*** Record set ***

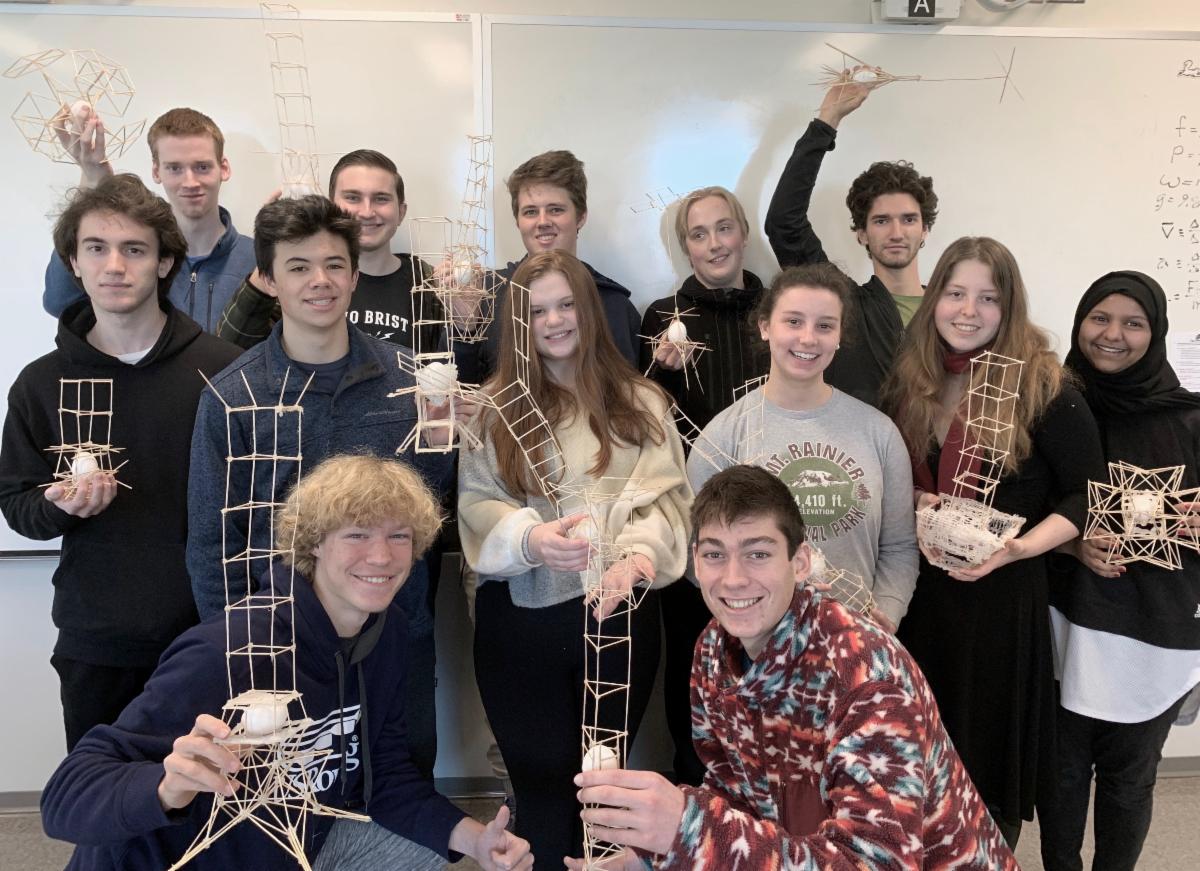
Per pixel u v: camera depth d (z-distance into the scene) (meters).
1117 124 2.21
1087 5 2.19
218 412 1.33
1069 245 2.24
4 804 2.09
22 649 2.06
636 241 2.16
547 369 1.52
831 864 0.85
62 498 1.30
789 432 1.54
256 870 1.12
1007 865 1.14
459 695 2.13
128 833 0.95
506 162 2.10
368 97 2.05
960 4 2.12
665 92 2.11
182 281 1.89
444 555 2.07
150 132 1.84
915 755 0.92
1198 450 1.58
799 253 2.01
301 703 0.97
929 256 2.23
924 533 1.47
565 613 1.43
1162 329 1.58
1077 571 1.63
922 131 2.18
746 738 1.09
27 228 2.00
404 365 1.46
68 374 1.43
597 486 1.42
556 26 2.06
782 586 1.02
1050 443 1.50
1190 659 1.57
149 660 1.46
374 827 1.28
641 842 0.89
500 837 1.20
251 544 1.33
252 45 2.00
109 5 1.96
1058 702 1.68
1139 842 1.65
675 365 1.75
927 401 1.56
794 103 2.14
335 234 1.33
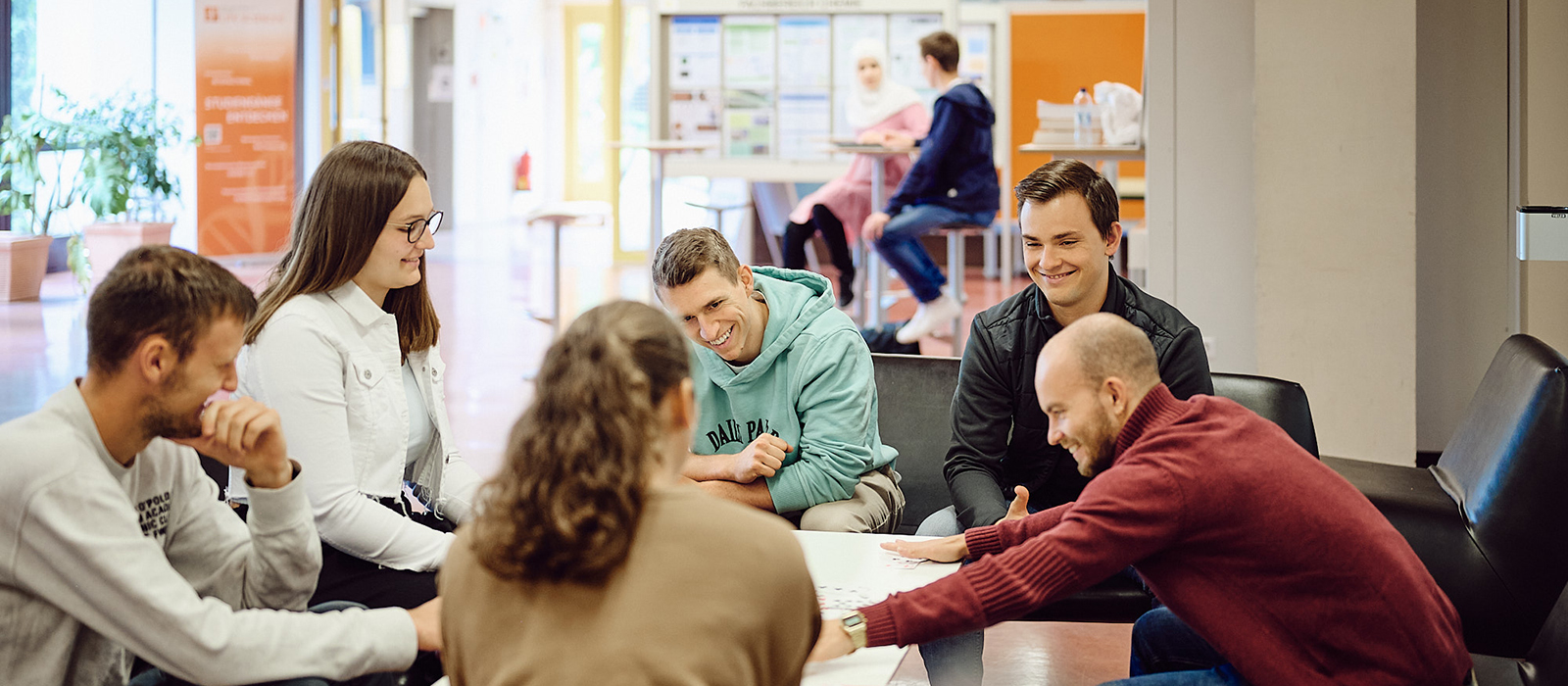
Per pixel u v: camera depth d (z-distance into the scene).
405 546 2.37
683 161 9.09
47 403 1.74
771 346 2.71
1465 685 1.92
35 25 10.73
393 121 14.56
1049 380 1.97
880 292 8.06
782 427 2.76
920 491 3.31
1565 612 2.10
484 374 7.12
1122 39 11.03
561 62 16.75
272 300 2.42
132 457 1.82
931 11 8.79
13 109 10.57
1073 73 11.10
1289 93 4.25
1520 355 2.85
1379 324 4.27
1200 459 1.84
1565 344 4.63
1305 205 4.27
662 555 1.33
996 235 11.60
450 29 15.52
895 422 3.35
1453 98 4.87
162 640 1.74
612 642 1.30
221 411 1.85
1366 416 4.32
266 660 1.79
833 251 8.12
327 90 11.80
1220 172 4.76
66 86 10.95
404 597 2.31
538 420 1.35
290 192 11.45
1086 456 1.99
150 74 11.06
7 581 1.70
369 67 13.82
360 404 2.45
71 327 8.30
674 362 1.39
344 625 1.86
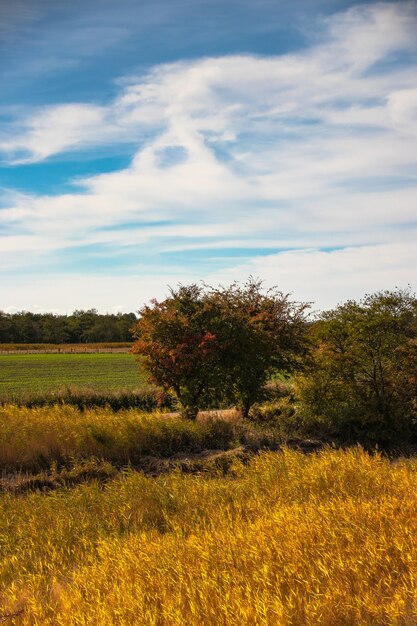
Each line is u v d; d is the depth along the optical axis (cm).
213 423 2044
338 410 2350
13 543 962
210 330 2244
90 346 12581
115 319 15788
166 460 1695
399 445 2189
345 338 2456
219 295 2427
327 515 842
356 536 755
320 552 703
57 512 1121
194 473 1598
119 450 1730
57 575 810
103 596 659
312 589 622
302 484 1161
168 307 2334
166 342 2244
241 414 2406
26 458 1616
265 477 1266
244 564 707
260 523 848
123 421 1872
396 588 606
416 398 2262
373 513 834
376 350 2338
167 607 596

*** End of Record set ***

*What to produce*: Restate each entry exactly, omitting pictures.

*Final answer*:
Per pixel u v: camera depth d (z-distance into the scene) (meters).
1117 124 2.21
1087 5 2.19
218 412 1.33
1069 245 2.24
4 804 2.09
22 649 2.06
636 241 2.16
547 369 1.52
831 864 0.85
62 498 1.30
789 432 1.54
256 870 1.12
1007 865 1.14
459 695 2.13
128 833 0.95
506 162 2.10
368 97 2.05
960 4 2.12
665 92 2.11
182 281 1.89
444 555 2.07
150 132 1.84
915 755 0.92
1198 450 1.58
799 253 2.01
301 703 0.97
929 256 2.23
924 533 1.47
565 613 1.43
1162 329 1.58
1077 571 1.63
922 131 2.18
746 738 1.09
27 228 2.00
404 365 1.46
68 374 1.43
597 486 1.42
556 26 2.06
782 586 1.02
1050 443 1.50
1190 659 1.57
149 660 1.46
374 827 1.28
641 842 0.89
500 837 1.20
251 544 1.33
252 45 2.00
109 5 1.96
1058 702 1.68
1139 842 1.65
675 365 1.75
927 401 1.56
794 103 2.14
335 234 1.33
Per pixel u v: camera depth d (z-distance into the scene).
405 546 2.37
683 161 9.09
47 403 1.74
771 346 2.71
1465 685 1.92
35 25 10.73
393 121 14.56
1049 380 1.97
880 292 8.06
782 427 2.76
920 491 3.31
1565 612 2.10
484 374 7.12
1122 39 11.03
561 62 16.75
272 300 2.42
132 457 1.82
931 11 8.79
13 109 10.57
1073 73 11.10
1289 93 4.25
1520 355 2.85
1379 324 4.27
1200 459 1.84
1565 344 4.63
1305 205 4.27
662 555 1.33
996 235 11.60
450 29 15.52
895 422 3.35
1453 98 4.87
162 640 1.74
612 642 1.30
221 411 1.85
1366 416 4.32
266 660 1.79
833 251 8.12
327 90 11.80
1220 172 4.76
66 86 10.95
404 597 2.31
538 420 1.35
290 192 11.45
1086 456 1.99
150 74 11.06
7 581 1.70
369 67 13.82
360 404 2.45
71 327 8.30
674 362 1.39
344 625 1.86
Each line is u v d; d is the depth along the optical axis (cm).
213 423 2044
338 410 2350
13 543 962
210 330 2244
90 346 12581
115 319 15788
166 460 1695
399 445 2189
345 338 2456
219 295 2427
327 515 842
356 536 755
320 552 703
57 512 1121
194 473 1598
119 450 1730
57 575 810
103 596 659
312 589 622
302 484 1161
168 307 2334
166 342 2244
241 414 2406
26 458 1616
265 477 1266
244 564 707
260 523 848
123 421 1872
396 588 606
416 398 2262
373 513 834
376 350 2338
167 607 596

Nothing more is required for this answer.